Despite having nearly zero fiddle experience at the time, Toney was determined to stick with the instrument. “I feel like there’s not that many fiddlers today that are keeping up the tradition of playing the fiddle,” he says, adding that there are currently only a handful of Mi’kmaw fiddlers even though the instrument is a huge aspect in the culture.
It was something he wanted change but with a new, modern twist. Toney and Cape Breton singer/songwriter Keith Mullins are the creators of a new genre they call “Mi’kmaltic.” It’s a blend between traditional Mi’kmaq songs and Cape Breton Celtic tunes—two communities Toney is steeped in. “We were just talking about how cool it is that we’re blending the two cultures together,” Toney says. “We’re really proud holders of that genre; nobody else has done it before, and that’s really exciting.”

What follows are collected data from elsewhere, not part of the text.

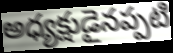
అధ్యక్షుడైనప్పటి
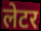
लेटर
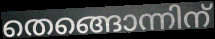
തെങ്ങൊന്നിന്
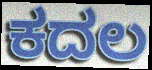
ಕದಲ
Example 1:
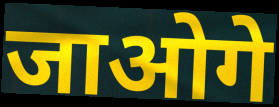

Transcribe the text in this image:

जाओगे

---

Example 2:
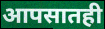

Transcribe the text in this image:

आपसातही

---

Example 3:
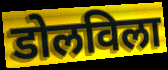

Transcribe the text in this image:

डोलविला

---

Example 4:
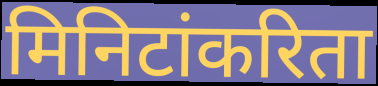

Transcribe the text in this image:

मिनिटांकरिता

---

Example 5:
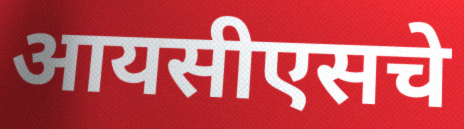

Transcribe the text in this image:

आयसीएसचे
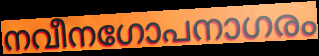
നവീനഗോപനാഗരം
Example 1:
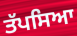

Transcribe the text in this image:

ਤੱਪਸਿਆ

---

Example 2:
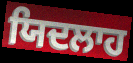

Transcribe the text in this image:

ਯਿਦਲਾਹ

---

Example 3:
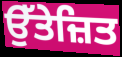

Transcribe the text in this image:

ਉੱਤੇਜ਼ਿਤ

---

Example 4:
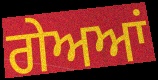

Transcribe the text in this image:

ਗੇਅਆਂ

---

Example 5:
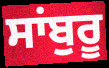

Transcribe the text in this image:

ਸਾਂਬੁਰੂ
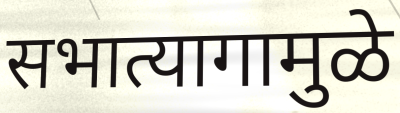
सभात्यागामुळे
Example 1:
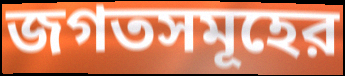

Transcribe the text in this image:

জগতসমূহের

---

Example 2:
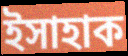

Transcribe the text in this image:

ইসাহাক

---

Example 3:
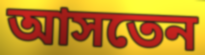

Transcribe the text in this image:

আসতেন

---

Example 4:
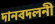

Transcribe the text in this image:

দানবদলনী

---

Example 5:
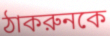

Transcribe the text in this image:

ঠাকরুনকে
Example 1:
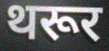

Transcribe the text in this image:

थरूर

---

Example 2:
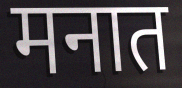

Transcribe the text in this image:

मनात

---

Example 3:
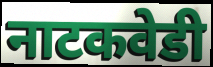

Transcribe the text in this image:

नाटकवेडी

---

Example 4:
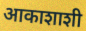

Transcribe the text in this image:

आकाशाशी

Toney is one of several Indigenous artists and other artists of colour performing at this year’s Prismatic Arts Festival, happening in Halifax from September 28 to October 10. The annual multidisciplinary arts festival focuses on breaking the barriers and challenges in the industry that many artists of colour face. It’s an event that aims to put marginalized artists in national and international spotlights.
This year’s festival showcases other Canadian artists including Nova Scotia-based director Tyler Simmonds, Halifax’s former Poet Laureate Rebecca Thomas and Turtle Island duo Digging Roots.